Он медленно обошел Шаврина слева и через открытую дверь вышел в спальню. В спальне из мебели была только широкая двуспальная кровать. Постельного белья не было, кровать была покрыта каким-то ворохом тряпья, в котором можно было разглядеть занавески. Поверх тряпья лежала голая женщина, бесстыдно раскинув ноги. Пшеницын встал над ней и несколько секунд стоял, наклонив голову, и смотрел. На вид женщине было лет тридцать – тридцать пять. Наверное, ее можно было бы назвать симпатичной, если бы не следы регулярного употребления некачественного алкоголя на лице.

Пшеницын подошел к ней ближе, протянул руку и потрогал грудь. Грудь была твердая и холодная.

– Понятно, – сказал Пшеницын и повернулся к двери.

В дверях стоял Шаврин и улыбался.

– Я тебе сказал, где сидеть? – удивился Пшеницын. – Вернулся на место, живо.

– Я за Любку любого порву, – сказал Шаврин.

Пшеницын взялся за край занавески, выдернул ее из-под женщины и накрыл ее сверху. Это было не по инструкции, но Пшеницыну сейчас было плевать на инструкции.

– Ты кто, – сказал Шаврин.

Пшеницын подошел к нему и толкнул в плечо.

– Пошел, давай, – скомандовал он.

– Сам пошел! – заорал Шаврин и взмахнул рукой. Пшеницын увидел большой кухонный нож. Он легко перехватил руку с ножом, пару раз стукнул ею о дверной косяк. Пальцы Шаврина разжались, нож упал и воткнулся прямо в его босую ногу. Шаврин заорал, оттолкнул Пшеницына и кинулся к окну.

– Стоять! – крикнул Пшеницын, но Шаврин уже с разбега нырнул в окно. Стекло с грохотом разлетелось, и Шаврин застрял. Передняя часть туловища оказалась на улице, а ноги остались в комнате.

– Замечательно, – сказал Пшеницын. – Просто замечательно.


Пшеницын отвез истекающего кровью Шаврина в районную больницу, а сам поехал в райотдел. Райотдел размещался в трехэтажном кирпичном здании на берегу реки. Рядом стоял небольшой деревянный домик – здесь райотдел сидел до 1986 года. Говорят, это было первое здание, построенное в Шиченге в 1936 году, когда район отделили от Архангельской области и сделали самостоятельной административной единицей.
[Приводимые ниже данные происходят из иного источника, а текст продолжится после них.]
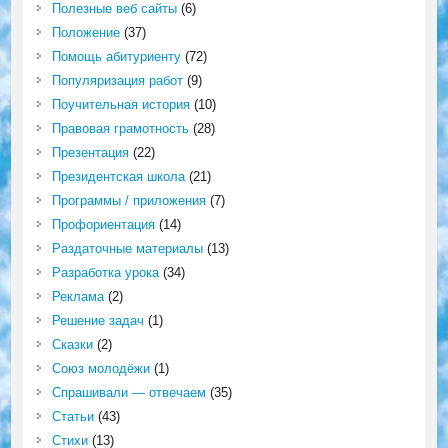
Полезные веб сайты
(6)
Положение
(37)
Помощь абитуриенту
(72)
Популяризация работ
(9)
Поучительная история
(10)
Правовая грамотность
(28)
Презентация
(22)
Президентская школа
(21)
Программы / приложения
(7)
Профориентация
(14)
Раздаточные материалы
(13)
Разработка урока
(34)
Реклама
(2)
Решение задач
(1)
Сказки
(2)
Союз молодёжи
(1)
Спрашивали — отвечаем
(35)
Статьи
(43)
Стихи
(13)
Здание было примечательно тем, что в конце 1970-х из него сбежали трое заключенных, отбывавших пятнадцать суток, – ухитрились прорыть тоннель до реки. Конечно, их сразу поймали и добавили каждому по два года за побег. После этого появилось новое здание, со стальными решетками и бетонными полами. Отсюда так просто не сбежишь.

– Тебя Соловьев искал, – сказал Пшеницыну дежурный на входе.

– Он еще у себя?

– Вроде да.

Пшеницын поднялся на второй этаж, прошел через пустую приемную и вошел в кабинет начальника райотдела Геннадия Сергеевича Соловьева. Кабинет был просторный, в три окна. Все три выходили на площадь перед универмагом.

– Разрешите?

Соловьев сидел за столом и читал какое-то письмо. Бросил на Пшеницына короткий взгляд, неопределенно махнул рукой и вернулся к чтению.

Пшеницын встал у двери.

– Присядь, не маячь, – сказал Соловьев.

Сел на стул у окна.

Полковник Соловьев был седой как лунь, хотя ему было совсем немного за пятьдесят. На первый взгляд это был очень спокойный, тихий и осторожный человек. Но это первое впечатление было обманчивым. Пшеницын знал, что полковник умеет быть разным, и бывают у него настроения, когда лучше держаться от него подальше. Сейчас оно было именно таким.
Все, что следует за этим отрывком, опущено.